When layering Pastel Serum under clear, make sure the colour has enough body before you encase it. If the layer is too thin, the heat from the encasement and later shaping can reduce the pastel effect and make the colour look washed out.

For stronger results, use a slightly more substantial layer of Pastel Serum before adding clear. This gives the pastel base more chance to remain visible after the piece is worked.

Encasement can add depth, but it should not be used as an excuse to overwork the colour. Keep the heat controlled, move efficiently, and avoid unnecessary reheating.


Understanding the CFL Shift

Pastel Serum is a lighting-reactive colour. That means it can look different depending on where it is viewed.

A piece will look yellow under natural light and pink under fluorescent or CFL-style lighting. This is part of the colour’s identity.

This is one of the most important mental shifts when working with CFL colours: the final look is not only created in the flame. It is also revealed by the environment.


Kiln Notes

Glass Alchemy does not publish a Pastel Serum-specific strike temperature or kiln activation schedule.

That means Pastel Serum should not be treated like a kiln-strike colour. Use your normal calibrated borosilicate annealing schedule and focus on proper heat control during the actual working process.

Your kiln still matters, of course. Kilns vary by model, element placement, thermocouple position, and calibration. For repeatable colour results, especially with more sensitive colours, it is worth learning how your own kiln behaves.

But with Pastel Serum, the main colour control happens in the flame and in the design choices, not through a special kiln cycle.


Common Mistakes with Pastel Serum

1. Working It Too Thin

Thin applications are the danger zone. If Pastel Serum gets too hot while thin, it can lose its pastel body and become more transparent.

Fix: Use slightly more material and avoid excessive reheating.

2. Overheating the Colour

Pastel Serum does not need aggressive heat to “activate.” Too much heat can damage the soft pastel quality.

Fix: Work in a neutral flame and use controlled, efficient heat.

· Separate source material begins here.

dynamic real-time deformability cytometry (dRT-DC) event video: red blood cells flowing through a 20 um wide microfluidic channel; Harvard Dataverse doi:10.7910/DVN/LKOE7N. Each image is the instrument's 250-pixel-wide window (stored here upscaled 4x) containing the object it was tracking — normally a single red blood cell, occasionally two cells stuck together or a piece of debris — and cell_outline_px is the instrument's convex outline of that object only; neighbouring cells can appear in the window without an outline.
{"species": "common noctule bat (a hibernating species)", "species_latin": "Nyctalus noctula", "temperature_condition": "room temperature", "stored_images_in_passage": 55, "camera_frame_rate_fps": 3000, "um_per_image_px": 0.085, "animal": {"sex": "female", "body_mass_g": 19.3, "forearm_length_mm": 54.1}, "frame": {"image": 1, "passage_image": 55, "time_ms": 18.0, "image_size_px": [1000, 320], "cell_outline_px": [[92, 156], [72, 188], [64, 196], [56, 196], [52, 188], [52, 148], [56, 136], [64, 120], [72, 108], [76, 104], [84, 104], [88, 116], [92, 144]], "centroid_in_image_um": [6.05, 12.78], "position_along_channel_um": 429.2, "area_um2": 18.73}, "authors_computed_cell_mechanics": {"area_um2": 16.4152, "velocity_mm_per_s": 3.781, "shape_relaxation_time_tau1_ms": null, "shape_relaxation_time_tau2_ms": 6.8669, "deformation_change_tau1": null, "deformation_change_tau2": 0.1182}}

3. Reworking Encased Sections Too Much

Repeated high heat after encasement can weaken the pastel appearance underneath.

Fix: Build enough colour mass before encasing and reduce unnecessary rework.

4. Using It Where a Crisp Opaque Is Needed

Pastel Serum is semi-transparent and subtle. It is not the right choice when you need a hard, dense, fully opaque colour.

Fix: Use it where softness, glow, and light response are part of the design.


Design Takeaway

Pastel Serum is a subtle, elegant colour when treated properly. It works best when you give it enough mass, keep the flame neutral, and design around its soft CFL shift.

Think of it less as a colour to force and more as a colour to preserve.

Use it in blown forms, soft overlays, and sculptural accents where its pastel body can remain visible. Avoid pushing it too thin, too hot, or too many times through the flame.

When handled with restraint, Glass Alchemy Pastel Serum can bring a soft, lighting-reactive quality that sits somewhere between transparent colour, pastel body, and atmospheric shift.